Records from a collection
- - - - - - -
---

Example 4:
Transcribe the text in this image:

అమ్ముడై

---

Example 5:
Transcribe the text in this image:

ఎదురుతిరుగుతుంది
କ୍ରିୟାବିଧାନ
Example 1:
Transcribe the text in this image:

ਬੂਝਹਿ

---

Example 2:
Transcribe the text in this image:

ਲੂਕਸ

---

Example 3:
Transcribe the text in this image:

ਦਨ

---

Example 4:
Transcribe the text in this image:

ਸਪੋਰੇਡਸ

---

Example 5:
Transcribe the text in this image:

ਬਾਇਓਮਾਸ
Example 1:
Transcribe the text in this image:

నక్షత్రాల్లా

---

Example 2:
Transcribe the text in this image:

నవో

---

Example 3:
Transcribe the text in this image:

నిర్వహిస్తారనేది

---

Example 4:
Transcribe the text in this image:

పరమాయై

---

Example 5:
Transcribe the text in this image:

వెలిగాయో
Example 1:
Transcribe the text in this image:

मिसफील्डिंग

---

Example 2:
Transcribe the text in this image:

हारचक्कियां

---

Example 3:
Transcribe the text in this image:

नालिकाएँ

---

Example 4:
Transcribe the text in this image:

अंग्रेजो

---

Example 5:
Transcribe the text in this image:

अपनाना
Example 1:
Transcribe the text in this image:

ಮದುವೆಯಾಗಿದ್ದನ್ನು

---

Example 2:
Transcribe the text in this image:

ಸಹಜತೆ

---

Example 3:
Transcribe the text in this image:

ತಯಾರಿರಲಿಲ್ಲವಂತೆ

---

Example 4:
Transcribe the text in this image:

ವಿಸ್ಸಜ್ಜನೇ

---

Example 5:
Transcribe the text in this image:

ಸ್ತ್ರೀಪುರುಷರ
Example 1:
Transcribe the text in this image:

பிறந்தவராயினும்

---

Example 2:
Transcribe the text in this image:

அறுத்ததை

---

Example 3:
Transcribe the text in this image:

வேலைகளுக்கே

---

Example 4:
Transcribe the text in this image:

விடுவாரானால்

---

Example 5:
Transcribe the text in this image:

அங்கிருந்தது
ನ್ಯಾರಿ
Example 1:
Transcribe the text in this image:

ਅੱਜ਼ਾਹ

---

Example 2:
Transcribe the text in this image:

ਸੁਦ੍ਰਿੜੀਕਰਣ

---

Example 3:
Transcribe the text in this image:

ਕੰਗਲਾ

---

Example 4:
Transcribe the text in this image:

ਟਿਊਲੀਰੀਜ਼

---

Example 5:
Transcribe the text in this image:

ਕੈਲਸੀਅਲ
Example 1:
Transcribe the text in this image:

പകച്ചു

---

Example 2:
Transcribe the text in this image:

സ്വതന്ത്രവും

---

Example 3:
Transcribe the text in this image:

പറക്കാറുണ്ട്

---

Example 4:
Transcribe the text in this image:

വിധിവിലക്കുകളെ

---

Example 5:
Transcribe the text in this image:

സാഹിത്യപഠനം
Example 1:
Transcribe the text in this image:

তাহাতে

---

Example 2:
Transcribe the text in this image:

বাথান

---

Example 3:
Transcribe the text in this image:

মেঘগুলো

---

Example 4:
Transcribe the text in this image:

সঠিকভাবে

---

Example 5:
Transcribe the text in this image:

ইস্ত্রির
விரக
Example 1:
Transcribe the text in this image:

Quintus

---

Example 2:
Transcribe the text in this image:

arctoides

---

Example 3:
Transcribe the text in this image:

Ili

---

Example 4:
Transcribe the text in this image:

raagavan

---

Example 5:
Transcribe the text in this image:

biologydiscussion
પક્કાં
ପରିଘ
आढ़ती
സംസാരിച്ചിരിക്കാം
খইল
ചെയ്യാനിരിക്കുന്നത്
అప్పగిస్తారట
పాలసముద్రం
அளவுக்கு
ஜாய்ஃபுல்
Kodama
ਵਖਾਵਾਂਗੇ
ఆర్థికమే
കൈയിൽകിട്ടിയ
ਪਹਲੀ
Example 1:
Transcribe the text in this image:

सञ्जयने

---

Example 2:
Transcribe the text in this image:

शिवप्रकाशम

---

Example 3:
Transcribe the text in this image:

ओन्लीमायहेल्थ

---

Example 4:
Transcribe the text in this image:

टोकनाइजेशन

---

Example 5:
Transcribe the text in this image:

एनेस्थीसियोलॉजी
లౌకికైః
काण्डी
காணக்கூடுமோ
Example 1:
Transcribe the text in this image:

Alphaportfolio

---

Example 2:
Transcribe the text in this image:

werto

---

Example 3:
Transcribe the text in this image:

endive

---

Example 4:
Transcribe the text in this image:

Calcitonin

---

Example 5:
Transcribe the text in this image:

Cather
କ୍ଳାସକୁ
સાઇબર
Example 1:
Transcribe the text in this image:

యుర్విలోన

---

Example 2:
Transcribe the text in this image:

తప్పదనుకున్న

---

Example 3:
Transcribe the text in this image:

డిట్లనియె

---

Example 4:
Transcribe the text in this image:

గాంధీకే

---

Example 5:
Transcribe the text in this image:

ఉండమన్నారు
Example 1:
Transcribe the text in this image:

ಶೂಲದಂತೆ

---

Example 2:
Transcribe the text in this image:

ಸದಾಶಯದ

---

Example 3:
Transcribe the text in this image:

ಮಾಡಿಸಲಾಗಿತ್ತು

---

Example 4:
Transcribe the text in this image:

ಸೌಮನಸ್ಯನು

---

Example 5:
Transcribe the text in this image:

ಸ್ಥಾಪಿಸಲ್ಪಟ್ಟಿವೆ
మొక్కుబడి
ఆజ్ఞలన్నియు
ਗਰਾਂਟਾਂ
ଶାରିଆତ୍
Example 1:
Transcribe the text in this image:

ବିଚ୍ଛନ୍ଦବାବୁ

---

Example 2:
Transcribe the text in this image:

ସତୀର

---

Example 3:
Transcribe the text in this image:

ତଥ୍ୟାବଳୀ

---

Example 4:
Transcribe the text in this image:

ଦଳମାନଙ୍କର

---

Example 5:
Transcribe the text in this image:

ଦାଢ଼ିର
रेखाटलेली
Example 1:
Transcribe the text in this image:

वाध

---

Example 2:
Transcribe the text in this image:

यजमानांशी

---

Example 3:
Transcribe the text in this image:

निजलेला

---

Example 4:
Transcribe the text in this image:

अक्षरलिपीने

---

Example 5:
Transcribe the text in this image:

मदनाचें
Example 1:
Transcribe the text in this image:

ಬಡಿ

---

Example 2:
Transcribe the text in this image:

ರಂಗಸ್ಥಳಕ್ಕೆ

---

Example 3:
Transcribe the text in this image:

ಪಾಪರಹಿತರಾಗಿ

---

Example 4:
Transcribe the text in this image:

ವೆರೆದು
- - - - - - -
Each record above should be reproduced in full, exactly as it stands.

» **Exercise answer**:
---

Example 4:
Transcribe the text in this image:

అమ్ముడై

---

Example 5:
Transcribe the text in this image:

ఎదురుతిరుగుతుంది
କ୍ରିୟାବିଧାନ
Example 1:
Transcribe the text in this image:

ਬੂਝਹਿ

---

Example 2:
Transcribe the text in this image:

ਲੂਕਸ

---

Example 3:
Transcribe the text in this image:

ਦਨ

---

Example 4:
Transcribe the text in this image:

ਸਪੋਰੇਡਸ

---

Example 5:
Transcribe the text in this image:

ਬਾਇਓਮਾਸ
Example 1:
Transcribe the text in this image:

నక్షత్రాల్లా

---

Example 2:
Transcribe the text in this image:

నవో

---

Example 3:
Transcribe the text in this image:

నిర్వహిస్తారనేది

---

Example 4:
Transcribe the text in this image:

పరమాయై

---

Example 5:
Transcribe the text in this image:

వెలిగాయో
Example 1:
Transcribe the text in this image:

मिसफील्डिंग

---

Example 2:
Transcribe the text in this image:

हारचक्कियां

---

Example 3:
Transcribe the text in this image:

नालिकाएँ

---

Example 4:
Transcribe the text in this image:

अंग्रेजो

---

Example 5:
Transcribe the text in this image:

अपनाना
Example 1:
Transcribe the text in this image:

ಮದುವೆಯಾಗಿದ್ದನ್ನು

---

Example 2:
Transcribe the text in this image:

ಸಹಜತೆ

---

Example 3:
Transcribe the text in this image:

ತಯಾರಿರಲಿಲ್ಲವಂತೆ

---

Example 4:
Transcribe the text in this image:

ವಿಸ್ಸಜ್ಜನೇ

---

Example 5:
Transcribe the text in this image:

ಸ್ತ್ರೀಪುರುಷರ
Example 1:
Transcribe the text in this image:

பிறந்தவராயினும்

---

Example 2:
Transcribe the text in this image:

அறுத்ததை

---

Example 3:
Transcribe the text in this image:

வேலைகளுக்கே

---

Example 4:
Transcribe the text in this image:

விடுவாரானால்

---

Example 5:
Transcribe the text in this image:

அங்கிருந்தது
ನ್ಯಾರಿ
Example 1:
Transcribe the text in this image:

ਅੱਜ਼ਾਹ

---

Example 2:
Transcribe the text in this image:

ਸੁਦ੍ਰਿੜੀਕਰਣ

---

Example 3:
Transcribe the text in this image:

ਕੰਗਲਾ

---

Example 4:
Transcribe the text in this image:

ਟਿਊਲੀਰੀਜ਼

---

Example 5:
Transcribe the text in this image:

ਕੈਲਸੀਅਲ
Example 1:
Transcribe the text in this image:

പകച്ചു

---

Example 2:
Transcribe the text in this image:

സ്വതന്ത്രവും

---

Example 3:
Transcribe the text in this image:

പറക്കാറുണ്ട്

---

Example 4:
Transcribe the text in this image:

വിധിവിലക്കുകളെ

---

Example 5:
Transcribe the text in this image:

സാഹിത്യപഠനം
Example 1:
Transcribe the text in this image:

তাহাতে

---

Example 2:
Transcribe the text in this image:

বাথান

---

Example 3:
Transcribe the text in this image:

মেঘগুলো

---

Example 4:
Transcribe the text in this image:

সঠিকভাবে

---

Example 5:
Transcribe the text in this image:

ইস্ত্রির
விரக
Example 1:
Transcribe the text in this image:

Quintus

---

Example 2:
Transcribe the text in this image:

arctoides

---

Example 3:
Transcribe the text in this image:

Ili

---

Example 4:
Transcribe the text in this image:

raagavan

---

Example 5:
Transcribe the text in this image:

biologydiscussion
પક્કાં
ପରିଘ
आढ़ती
സംസാരിച്ചിരിക്കാം
খইল
ചെയ്യാനിരിക്കുന്നത്
అప్పగిస్తారట
పాలసముద్రం
அளவுக்கு
ஜாய்ஃபுல்
Kodama
ਵਖਾਵਾਂਗੇ
ఆర్థికమే
കൈയിൽകിട്ടിയ
ਪਹਲੀ
Example 1:
Transcribe the text in this image:

सञ्जयने

---

Example 2:
Transcribe the text in this image:

शिवप्रकाशम

---

Example 3:
Transcribe the text in this image:

ओन्लीमायहेल्थ

---

Example 4:
Transcribe the text in this image:

टोकनाइजेशन

---

Example 5:
Transcribe the text in this image:

एनेस्थीसियोलॉजी
లౌకికైః
काण्डी
காணக்கூடுமோ
Example 1:
Transcribe the text in this image:

Alphaportfolio

---

Example 2:
Transcribe the text in this image:

werto

---

Example 3:
Transcribe the text in this image:

endive

---

Example 4:
Transcribe the text in this image:

Calcitonin

---

Example 5:
Transcribe the text in this image:

Cather
କ୍ଳାସକୁ
સાઇબર
Example 1:
Transcribe the text in this image:

యుర్విలోన

---

Example 2:
Transcribe the text in this image:

తప్పదనుకున్న

---

Example 3:
Transcribe the text in this image:

డిట్లనియె

---

Example 4:
Transcribe the text in this image:

గాంధీకే

---

Example 5:
Transcribe the text in this image:

ఉండమన్నారు
Example 1:
Transcribe the text in this image:

ಶೂಲದಂತೆ

---

Example 2:
Transcribe the text in this image:

ಸದಾಶಯದ

---

Example 3:
Transcribe the text in this image:

ಮಾಡಿಸಲಾಗಿತ್ತು

---

Example 4:
Transcribe the text in this image:

ಸೌಮನಸ್ಯನು

---

Example 5:
Transcribe the text in this image:

ಸ್ಥಾಪಿಸಲ್ಪಟ್ಟಿವೆ
మొక్కుబడి
ఆజ్ఞలన్నియు
ਗਰਾਂਟਾਂ
ଶାରିଆତ୍
Example 1:
Transcribe the text in this image:

ବିଚ୍ଛନ୍ଦବାବୁ

---

Example 2:
Transcribe the text in this image:

ସତୀର

---

Example 3:
Transcribe the text in this image:

ତଥ୍ୟାବଳୀ

---

Example 4:
Transcribe the text in this image:

ଦଳମାନଙ୍କର

---

Example 5:
Transcribe the text in this image:

ଦାଢ଼ିର
रेखाटलेली
Example 1:
Transcribe the text in this image:

वाध

---

Example 2:
Transcribe the text in this image:

यजमानांशी

---

Example 3:
Transcribe the text in this image:

निजलेला

---

Example 4:
Transcribe the text in this image:

अक्षरलिपीने

---

Example 5:
Transcribe the text in this image:

मदनाचें
Example 1:
Transcribe the text in this image:

ಬಡಿ

---

Example 2:
Transcribe the text in this image:

ರಂಗಸ್ಥಳಕ್ಕೆ

---

Example 3:
Transcribe the text in this image:

ಪಾಪರಹಿತರಾಗಿ

---

Example 4:
Transcribe the text in this image:

ವೆರೆದು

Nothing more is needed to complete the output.